Dzień dobry,
piszę w sprawie problemu dotyczącego słowa „budżet”. Jak powszechnie wiadomo, gdy wyraz zawiera „drz”, czytamy go w jeden sposób (jak drzwi, drzewo etc.), a gdy zawiera „dż”, czytamy inaczej (jak dżem). Dlaczego w takim razie słowo „budżet” czytamy tak, jakby zawierało „rz” a nie „ż”? Czy nie powinniśmy czytać go w taki sposób jak „dżem”?
Z poważaniem,
Dominika Podgórska

O tym, jak wymawiany jest wyraz zapożyczony, decyduje wiele czynników.

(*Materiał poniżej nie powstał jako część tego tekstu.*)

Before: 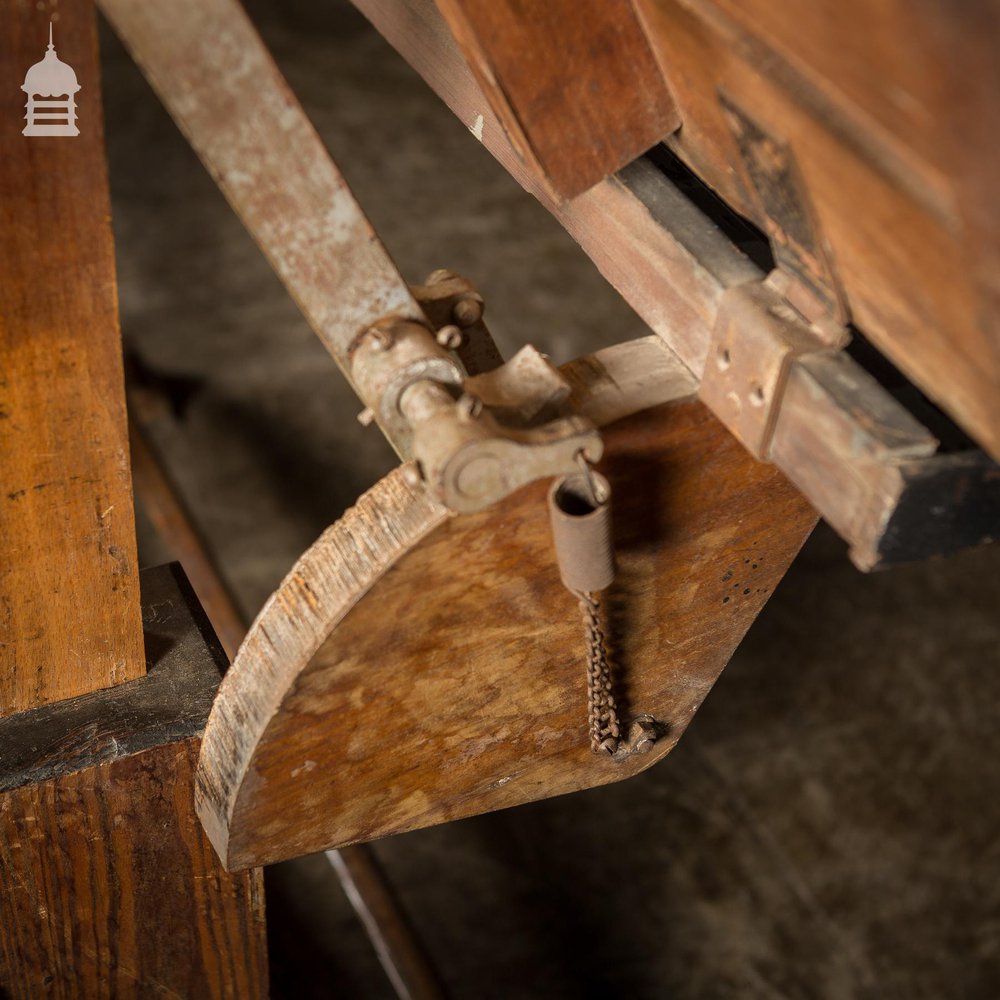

Najważniejszy jest oczywiście język, z którego został przejęty, ale może to być również czas, w jakim nastąpiło jego zapożyczenie, to, czy odbyło się ono w języku mówionym czy pisanym, a także droga, jaką to słowo do polszczyzny przywędrowało, tzn. czy zostało przejęte bezpośrednio, czy za pośrednictwem innych języków. Mówiąc wprost, sposób wymawiania takiego słowa może dostarczać ciekawych informacji o historii danego zapożyczenia. Tak właśnie jest w przypadku wyrazu budżet, którego wymowa wskazuje, że nie został on zapożyczony bezpośrednio z języka angielskiego (wtedy wymawialibyśmy w środku jedną głoskę ), ale za pośrednictwem języka francuskiego, w którym dwie  angielskie litery –dg– wymawiane były jako dwie głoski d-ż. A zatem mamy tu do czynienia z formą pod względem fonetycznym wyjątkową, a ta niezwykłość spowodowana jest historią tego zapożyczenia.